When most people think of the Sydney Olympics in 2000 they think of the stadiums that were left empty and unused once the Olympics left town. When they think of Athens in 2004, they remember how shambolic it was. So understandably enough, the Olympic legacy is a matter of serious importance for the government. This means that improving the area will be high up the government’s agenda. Not to mention the fact that the London Olympic bid was won partly because the British organisers pledged to regenerate the area. Cameron reiterated this in his election manifesto, committing his party to the project and to more generally regenerating urban environments throughout the UK. He will no doubt have looked at the history of Canary Wharf, the improved property prices and the thousands of support jobs that were created in the deprived area surrounding it. He’ll be thinking that he can replicate this for the Olympic Park area. Savvy investors might be wise to invest in political paranoia.

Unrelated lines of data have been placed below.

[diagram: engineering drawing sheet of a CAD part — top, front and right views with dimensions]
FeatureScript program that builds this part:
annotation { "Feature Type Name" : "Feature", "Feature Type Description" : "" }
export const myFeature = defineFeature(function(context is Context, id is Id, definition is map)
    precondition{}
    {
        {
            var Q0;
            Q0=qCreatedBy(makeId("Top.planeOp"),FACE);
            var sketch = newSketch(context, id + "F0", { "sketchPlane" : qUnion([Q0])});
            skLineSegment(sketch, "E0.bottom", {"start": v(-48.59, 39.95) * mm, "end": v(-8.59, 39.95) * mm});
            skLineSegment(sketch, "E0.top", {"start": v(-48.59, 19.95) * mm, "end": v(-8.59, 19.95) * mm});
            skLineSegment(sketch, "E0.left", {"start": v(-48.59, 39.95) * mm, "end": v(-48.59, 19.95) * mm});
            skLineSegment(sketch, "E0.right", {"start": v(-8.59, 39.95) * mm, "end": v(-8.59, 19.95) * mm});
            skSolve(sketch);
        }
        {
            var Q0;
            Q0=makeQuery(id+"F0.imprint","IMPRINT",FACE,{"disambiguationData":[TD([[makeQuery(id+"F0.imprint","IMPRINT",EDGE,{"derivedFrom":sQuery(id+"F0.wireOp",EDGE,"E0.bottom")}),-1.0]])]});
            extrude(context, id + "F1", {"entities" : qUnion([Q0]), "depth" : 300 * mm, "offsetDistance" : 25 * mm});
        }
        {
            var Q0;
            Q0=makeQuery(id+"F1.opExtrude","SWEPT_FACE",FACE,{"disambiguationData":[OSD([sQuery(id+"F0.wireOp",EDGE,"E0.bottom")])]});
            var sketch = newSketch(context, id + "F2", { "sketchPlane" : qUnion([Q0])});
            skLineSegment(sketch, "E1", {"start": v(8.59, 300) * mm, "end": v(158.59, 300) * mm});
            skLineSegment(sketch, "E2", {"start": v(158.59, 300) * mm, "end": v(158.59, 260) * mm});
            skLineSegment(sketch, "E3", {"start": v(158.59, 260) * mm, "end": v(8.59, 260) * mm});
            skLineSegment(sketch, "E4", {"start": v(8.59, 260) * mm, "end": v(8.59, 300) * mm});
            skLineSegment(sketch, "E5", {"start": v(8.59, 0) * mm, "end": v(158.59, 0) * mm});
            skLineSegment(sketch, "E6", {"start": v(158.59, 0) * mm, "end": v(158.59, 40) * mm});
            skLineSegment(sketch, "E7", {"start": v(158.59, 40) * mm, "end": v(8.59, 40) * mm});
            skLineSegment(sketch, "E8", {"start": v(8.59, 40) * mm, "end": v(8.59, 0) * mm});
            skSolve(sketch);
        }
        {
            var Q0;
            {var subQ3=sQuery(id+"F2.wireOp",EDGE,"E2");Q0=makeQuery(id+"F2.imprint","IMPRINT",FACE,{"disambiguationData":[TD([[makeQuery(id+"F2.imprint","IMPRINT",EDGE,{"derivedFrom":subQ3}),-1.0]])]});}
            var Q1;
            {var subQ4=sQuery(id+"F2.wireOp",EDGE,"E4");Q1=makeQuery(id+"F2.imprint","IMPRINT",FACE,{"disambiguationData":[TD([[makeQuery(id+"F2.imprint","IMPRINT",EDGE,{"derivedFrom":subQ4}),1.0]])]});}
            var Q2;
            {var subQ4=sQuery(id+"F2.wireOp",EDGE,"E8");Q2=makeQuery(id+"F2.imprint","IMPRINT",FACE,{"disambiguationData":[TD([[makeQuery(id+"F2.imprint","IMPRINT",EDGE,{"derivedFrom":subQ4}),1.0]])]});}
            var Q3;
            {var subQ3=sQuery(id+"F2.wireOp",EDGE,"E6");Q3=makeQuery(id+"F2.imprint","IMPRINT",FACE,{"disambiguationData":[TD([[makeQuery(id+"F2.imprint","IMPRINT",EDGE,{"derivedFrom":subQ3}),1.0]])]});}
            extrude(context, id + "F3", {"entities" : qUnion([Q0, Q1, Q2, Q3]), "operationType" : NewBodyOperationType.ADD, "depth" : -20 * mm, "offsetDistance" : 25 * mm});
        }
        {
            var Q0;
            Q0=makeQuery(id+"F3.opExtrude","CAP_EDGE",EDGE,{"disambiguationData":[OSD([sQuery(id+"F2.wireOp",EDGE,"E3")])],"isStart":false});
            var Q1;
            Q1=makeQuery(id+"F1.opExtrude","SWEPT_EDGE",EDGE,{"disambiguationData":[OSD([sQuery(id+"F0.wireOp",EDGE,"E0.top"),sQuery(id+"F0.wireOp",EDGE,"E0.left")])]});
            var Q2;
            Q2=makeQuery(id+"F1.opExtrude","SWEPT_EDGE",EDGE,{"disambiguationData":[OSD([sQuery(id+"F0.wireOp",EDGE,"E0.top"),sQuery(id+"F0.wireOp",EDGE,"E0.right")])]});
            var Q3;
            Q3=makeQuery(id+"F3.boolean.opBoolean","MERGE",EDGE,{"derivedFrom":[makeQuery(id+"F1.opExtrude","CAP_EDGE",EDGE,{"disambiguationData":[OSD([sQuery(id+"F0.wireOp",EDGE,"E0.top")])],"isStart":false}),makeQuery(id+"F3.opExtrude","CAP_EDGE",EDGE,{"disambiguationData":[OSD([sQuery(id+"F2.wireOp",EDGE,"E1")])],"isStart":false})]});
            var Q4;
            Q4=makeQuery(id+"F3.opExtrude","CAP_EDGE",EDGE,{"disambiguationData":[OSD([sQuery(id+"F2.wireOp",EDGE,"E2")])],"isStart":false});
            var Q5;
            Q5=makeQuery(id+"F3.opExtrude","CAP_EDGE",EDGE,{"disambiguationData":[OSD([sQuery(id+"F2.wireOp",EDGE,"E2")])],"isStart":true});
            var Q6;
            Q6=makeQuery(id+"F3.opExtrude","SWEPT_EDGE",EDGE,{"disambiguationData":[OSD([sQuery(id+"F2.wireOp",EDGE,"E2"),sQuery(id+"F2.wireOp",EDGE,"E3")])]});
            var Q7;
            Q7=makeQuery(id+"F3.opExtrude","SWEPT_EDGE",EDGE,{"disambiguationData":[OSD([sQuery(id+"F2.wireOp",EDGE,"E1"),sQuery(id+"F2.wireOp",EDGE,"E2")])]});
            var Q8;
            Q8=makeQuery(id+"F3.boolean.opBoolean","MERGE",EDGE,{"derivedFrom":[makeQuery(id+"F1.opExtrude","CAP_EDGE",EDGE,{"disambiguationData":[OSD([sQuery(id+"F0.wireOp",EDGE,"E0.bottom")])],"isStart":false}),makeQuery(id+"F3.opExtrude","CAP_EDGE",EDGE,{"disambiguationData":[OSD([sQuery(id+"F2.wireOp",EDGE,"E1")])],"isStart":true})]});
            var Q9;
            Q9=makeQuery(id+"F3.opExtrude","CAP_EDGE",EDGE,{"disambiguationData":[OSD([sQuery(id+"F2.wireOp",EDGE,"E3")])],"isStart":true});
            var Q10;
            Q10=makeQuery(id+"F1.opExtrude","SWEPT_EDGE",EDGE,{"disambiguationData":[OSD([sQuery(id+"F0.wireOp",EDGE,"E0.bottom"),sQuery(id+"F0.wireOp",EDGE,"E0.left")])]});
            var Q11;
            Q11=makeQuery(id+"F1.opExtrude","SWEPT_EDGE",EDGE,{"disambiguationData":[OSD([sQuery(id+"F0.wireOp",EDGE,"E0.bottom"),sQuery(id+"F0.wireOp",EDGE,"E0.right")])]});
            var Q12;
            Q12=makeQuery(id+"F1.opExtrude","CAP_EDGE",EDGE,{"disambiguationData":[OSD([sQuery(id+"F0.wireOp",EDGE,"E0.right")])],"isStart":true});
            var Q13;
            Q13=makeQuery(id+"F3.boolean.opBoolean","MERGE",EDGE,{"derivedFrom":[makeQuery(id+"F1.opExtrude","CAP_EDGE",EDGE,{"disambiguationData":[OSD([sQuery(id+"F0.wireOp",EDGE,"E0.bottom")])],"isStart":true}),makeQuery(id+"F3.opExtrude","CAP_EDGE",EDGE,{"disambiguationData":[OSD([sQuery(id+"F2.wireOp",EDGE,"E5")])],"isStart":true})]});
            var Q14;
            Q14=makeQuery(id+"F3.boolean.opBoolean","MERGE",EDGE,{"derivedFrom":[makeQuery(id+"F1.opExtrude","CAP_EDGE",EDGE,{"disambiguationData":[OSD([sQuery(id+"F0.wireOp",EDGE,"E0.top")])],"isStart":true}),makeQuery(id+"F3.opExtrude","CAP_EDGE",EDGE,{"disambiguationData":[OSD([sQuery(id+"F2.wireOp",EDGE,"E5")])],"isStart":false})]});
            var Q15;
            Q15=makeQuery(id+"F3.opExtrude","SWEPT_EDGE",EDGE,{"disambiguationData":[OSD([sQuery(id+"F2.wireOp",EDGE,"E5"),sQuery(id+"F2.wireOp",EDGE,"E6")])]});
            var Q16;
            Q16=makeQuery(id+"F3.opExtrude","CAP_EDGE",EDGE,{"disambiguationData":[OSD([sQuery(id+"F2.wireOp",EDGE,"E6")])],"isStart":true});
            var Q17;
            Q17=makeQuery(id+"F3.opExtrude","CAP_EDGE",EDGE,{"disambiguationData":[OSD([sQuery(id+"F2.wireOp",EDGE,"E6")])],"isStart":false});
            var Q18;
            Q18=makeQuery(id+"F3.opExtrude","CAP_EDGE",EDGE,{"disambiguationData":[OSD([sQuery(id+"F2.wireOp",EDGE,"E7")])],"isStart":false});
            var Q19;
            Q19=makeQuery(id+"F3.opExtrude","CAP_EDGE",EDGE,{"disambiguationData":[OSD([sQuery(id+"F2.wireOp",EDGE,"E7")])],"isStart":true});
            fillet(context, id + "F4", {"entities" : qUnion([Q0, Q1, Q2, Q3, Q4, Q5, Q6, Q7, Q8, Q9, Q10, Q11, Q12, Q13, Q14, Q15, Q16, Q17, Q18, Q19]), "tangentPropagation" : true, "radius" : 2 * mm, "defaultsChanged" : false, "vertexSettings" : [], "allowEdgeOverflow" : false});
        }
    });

Nobody wants to commute if they can help it, and much of East London is a short walk or cycle ride from an office in the Square Mile. For some City folk East London is still a relatively undiscovered part of town, so there is scope for development. Don’t forget City Airport either. London’s most civilised gateway is well connected to banking hotspots in Northern Europe and Switzerland, making it good for those whose work takes them there regularly -- also for those who decide that Geneva or Zug’s friendly tax laws appeal, but need to be in striking distance of the City. A number of hedge fund managers have already made the move and as the age of austerity continues more may follow. A swanky bolt-hole in East London could be a very appealing prospect indeed. And where bankers go, price-appreciation is sure to follow.

A decade ago Shoreditch and Hoxton became fashionable, with the opening of places like Lounge Lover, the Vibe Bar, Cargo, Cantaloupe, the Hoxton Pony and a whole host of others. These days the trendiest of the trendy might shake their heads at the influx of mainstream types and have packed up their record collections and ridden off on their fixed-gear vintage racing bicycles to pastures new (Stoke Newington, perhaps). But that just makes it all the riper for development, and all those bars, restaurants and clubs are more than willing to take the non-cool pound. The proximity of art galleries, most notably White Cube, also helps make the area a hub for culture as well as cocktails. When Crossrail opens the East and West Ends will be linked like never before.

In 1981 Margaret Thatcher announced that the London Dockland’s area around Canary Wharf would become a financial centre. Its aim was to regenerate eight square miles of docks that had been in decline since 1950. The property prices in and surrounding the area have rocketed in value. The graph (left) shows this and demonstrates how quickly the prices have recovered since the downturn. When Thatcher opened the premise she said: “ 10 years ago, it would not have been possible even to think in such bold, ambitious terms” – maybe in ten years, Cameron will say something similar about the British Silicon Valley.

With property investment, people moving into an area spells profit since shops and bars follow suit. Not to mention that it’s reassuring to know that your investment is not too far off the wall. As you can see from the graph (left) the numbers of people and prices are picking up after the recession. It seems that buyers have started to cotton on to the area’s commuter potential, at least. Housing developers are also interested too. The developers Ballymore are rumoured to have plans for Hercules Wharf.